___ DATA FOR THE TASK
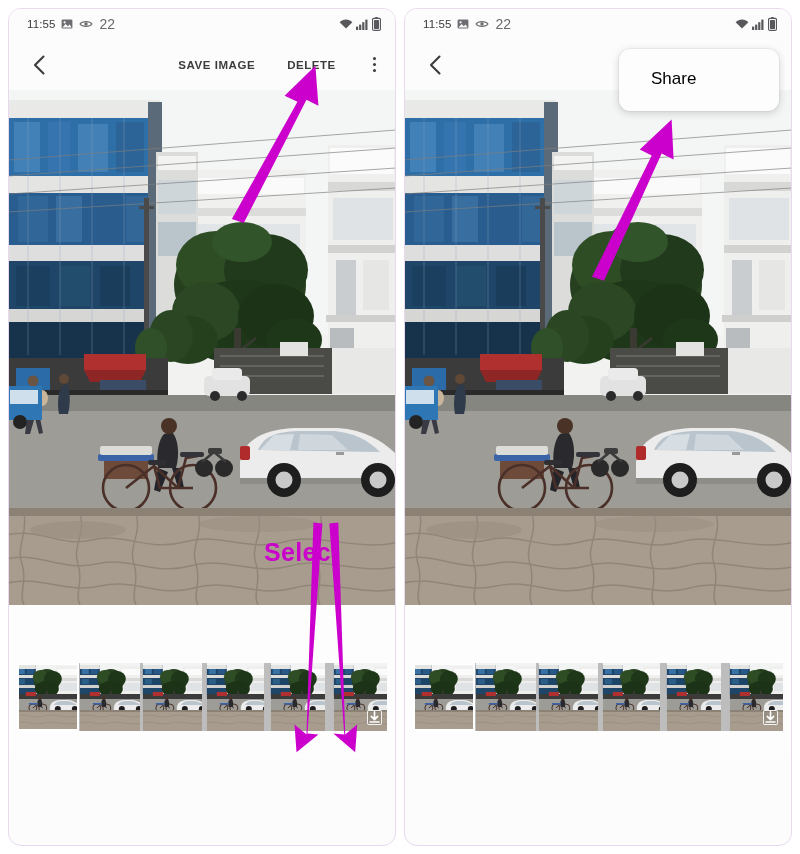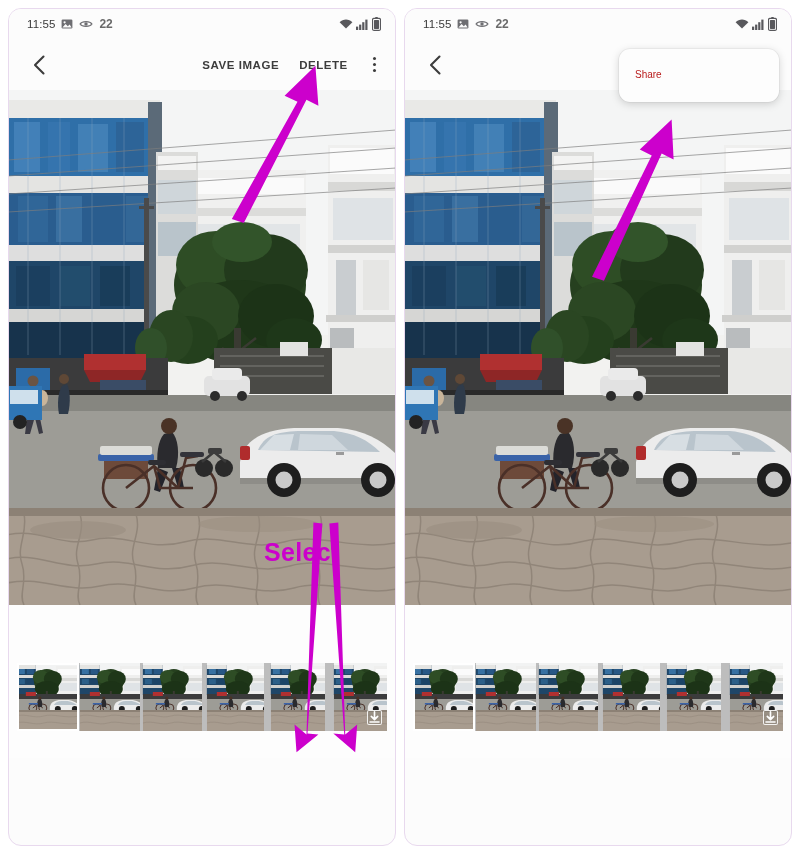--- a/index.html
+++ b/index.html
@@ -32,35 +32,35 @@
     background: #fcfcfc;
     display: flex;
     align-items: center;
     padding: 0 14px 0 18px;
   }
   .sb-left { display:flex; align-items:center; gap:6px; }
   .sb-time {
     font-size: 11.5px; color: #3a3a3a; letter-spacing: .1px;
     font-family: "Liberation Sans", sans-serif;
   }
-  .sb-count { font-size: 12px; color: #6a6a6a; font-weight: bold; }
+  .sb-count { font-size: 14px; color: #6a6a6a; }
   .sb-right { margin-left:auto; display:flex; align-items:center; gap:3px; }
   .ic { display:inline-block; line-height:0; }
 
   
   .actionbar {
     position: relative;
     height: 51px;
     background: #fcfcfc;
     display: flex;
     align-items: center;
     padding: 0 14px 0 22px;
   }
   .back-chevron { cursor: pointer; line-height: 0; }
-  .actions { margin-left:auto; display:flex; align-items:center; gap:20px; }
+  .actions { margin-left:auto; display:flex; align-items:center; gap:32px; }
   .act-btn {
     font-size: 11.5px;
     font-weight: 700;
     letter-spacing: .55px;
     color: #3c3c3c;
     background: none; border: none;
     font-family: "Liberation Sans", sans-serif;
     cursor: pointer;
     white-space: nowrap;
   }
@@ -114,23 +114,23 @@
     position: absolute;
     top: 40px; right: 12px;
     width: 160px;
     background: #fdfdfd;
     border-radius: 11px;
     box-shadow: 0 2px 9px rgba(0,0,0,.17), 0 0 0 .8px rgba(0,0,0,.05);
     padding: 9px 0 11px 0;
     z-index: 40;
   }
   .menu-item {
-    padding: 11px 16px;
-    font-size: 10px;
-    color: #b91c1c;
+    padding: 11px 32px;
+    font-size: 17px;
+    color: #000000;
     cursor: pointer;
     font-family: "Liberation Sans", sans-serif;
   }
 
   
   .anno { position:absolute; inset:0; pointer-events:none; z-index: 60; }
   .anno svg { position:absolute; inset:0; width:100%; height:100%; overflow:visible; }
 
   .select-label {
     position: absolute;

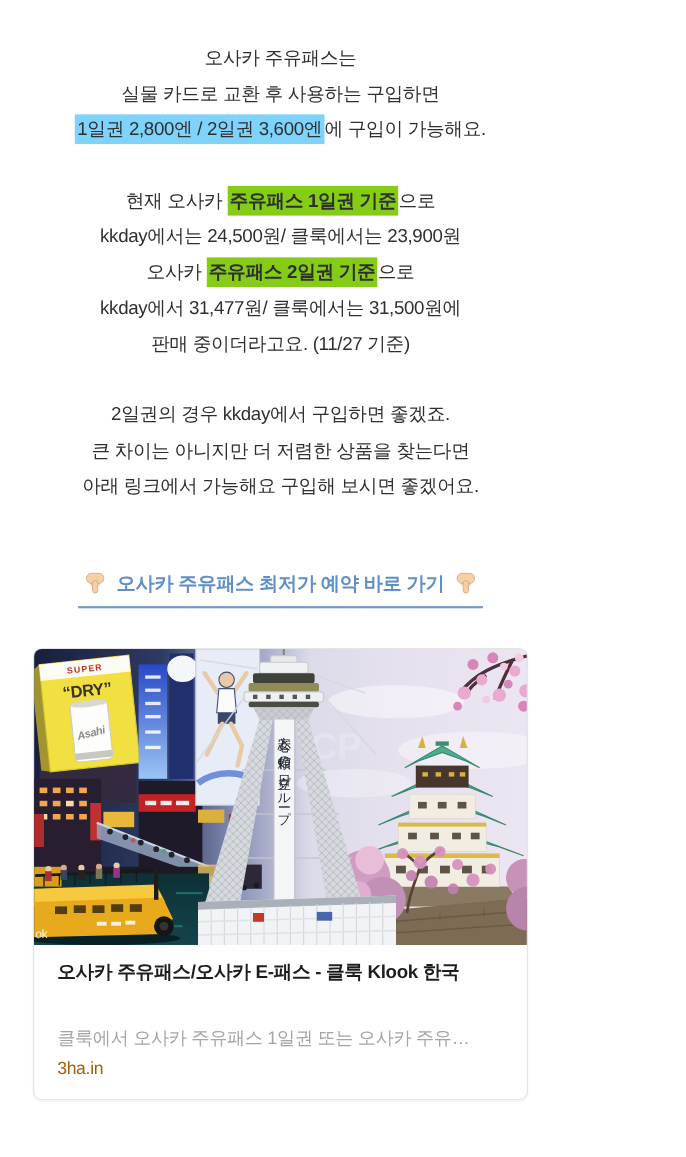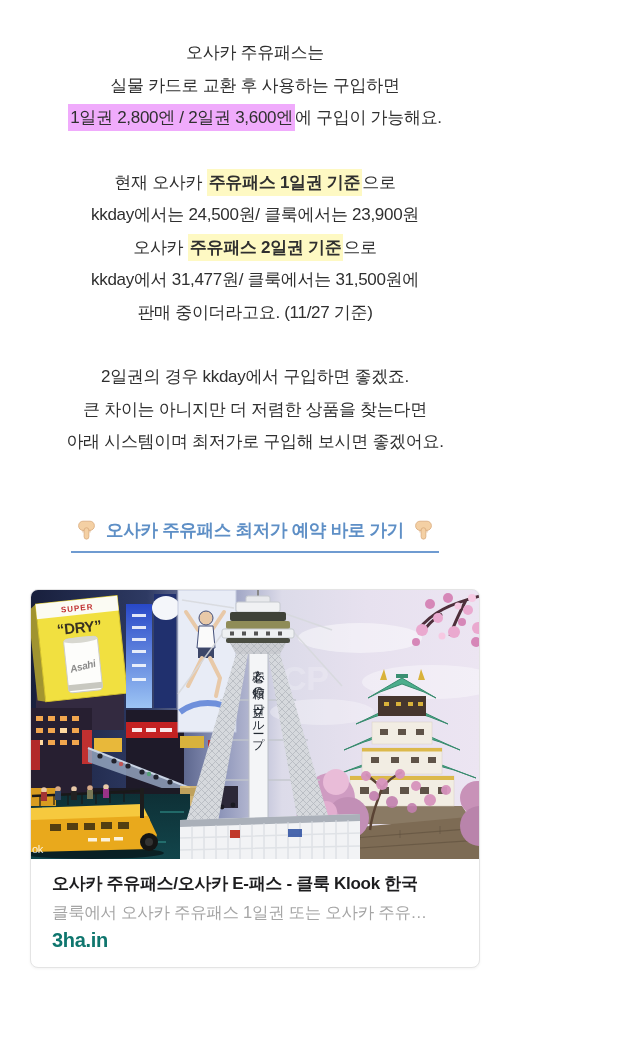--- a/index.html
+++ b/index.html
@@ -7,22 +7,22 @@
     width:624px;height:1052px;background:#ffffff;overflow:hidden;
     font-family:"Liberation Sans","DejaVu Sans",sans-serif;
     color:#2f2f2f;
   }
   .content{
     width:450px;margin:0 0 0 30px;padding-top:37px;
     text-align:center;font-size:17px;line-height:32.5px;letter-spacing:-0.3px;
   }
   .para{margin:0 0 32px;}
   .line{white-space:nowrap;}
-  .hl-yellow{background:#f0abfc;padding:4px 2px;}
-  .hl-pink{background:#fef9c3;font-weight:bold;padding:4px 2px;}
+  .hl-yellow{background:#7dd3fc;padding:4px 2px;}
+  .hl-pink{background:#84cc16;font-weight:bold;padding:4px 2px;}
   .cta{margin:55px 0 36px;}
   .cta-link{
     display:inline-flex;align-items:center;gap:9px;
     color:#5e8fc6;font-weight:bold;font-size:17.5px;text-decoration:none;
     border-bottom:2px solid #6f9bd1;padding:0 5px 5px;cursor:pointer;justify-content:center;
   }
   .hand-ico{display:inline-block;}
   .card{
     display:block;width:448px;border:1px solid #e4e4e4;border-radius:8px;
     overflow:hidden;background:#fff;text-decoration:none;text-align:left;
@@ -30,23 +30,23 @@
   }
   .card-image{height:269px;background:#cfd3e4;}
   .card-image svg{display:block;}
   .card-body{padding:12px 21px 14px;}
   .card-title{
     font-size:17px;font-weight:bold;color:#1d1d1f;line-height:26px;
     white-space:nowrap;overflow:hidden;letter-spacing:-0.3px;
   }
   .card-desc{
     font-size:16.5px;color:#a5a5a5;line-height:30px;
-    white-space:nowrap;overflow:hidden;letter-spacing:-0.3px;
-  }
-  .card-url{font-size:20px;color:#0f766e;line-height:26px;font-weight:bold;}
+    white-space:nowrap;overflow:hidden;letter-spacing:-0.3px;margin-top:32px;
+  }
+  .card-url{font-size:16px;color:#a16207;line-height:26px;}
 </style>
 </head>
 <body>
 
 <div class="content">
 
   <div class="para">
     <div class="line"><span>오사카 주유패스는</span></div>
     <div class="line"><span>실물 카드로 교환 후 사용하는 구입하면</span></div>
     <div class="line"><span class="hl-yellow">1일권 2,800엔 / 2일권 3,600엔</span><span>에 구입이 가능해요.</span></div>
@@ -56,21 +56,21 @@
     <div class="line"><span>현재 오사카 </span><span class="hl-pink">주유패스 1일권 기준</span><span>으로</span></div>
     <div class="line"><span>kkday에서는 24,500원/ 클룩에서는 23,900원</span></div>
     <div class="line"><span>오사카 </span><span class="hl-pink">주유패스 2일권 기준</span><span>으로</span></div>
     <div class="line"><span>kkday에서 31,477원/ 클룩에서는 31,500원에</span></div>
     <div class="line"><span>판매 중이더라고요. (11/27 기준)</span></div>
   </div>
 
   <div class="para">
     <div class="line"><span>2일권의 경우 kkday에서 구입하면 좋겠죠.</span></div>
     <div class="line"><span>큰 차이는 아니지만 더 저렴한 상품을 찾는다면</span></div>
-    <div class="line"><span>아래 시스템이며 최저가로 구입해 보시면 좋겠어요.</span></div>
+    <div class="line"><span>아래 링크에서 가능해요 구입해 보시면 좋겠어요.</span></div>
   </div>
 
   <div class="cta">
     <a class="cta-link">
       <svg class="hand-ico" width="21" height="21" viewBox="0 0 24 24">
         <g fill="#f4d0a4" stroke="#d9a97a" stroke-width="0.9">
           <rect x="3" y="2.5" width="18" height="10.5" rx="5"></rect>
           <rect x="9.3" y="10" width="5.4" height="13" rx="2.7"></rect>
         </g>
         <path d="M8 12.8 v2.6 M16 12.8 v2.6" stroke="#d9a97a" stroke-width="0.9" fill="none"></path>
______
◆ EXERCISE DETAILS
Would you please return every line in the listing where "radius" shows up?

◆ EXERCISE ANSWER
     border-radius: 11px;
     display:block;width:448px;border:1px solid #e4e4e4;border-radius:8px;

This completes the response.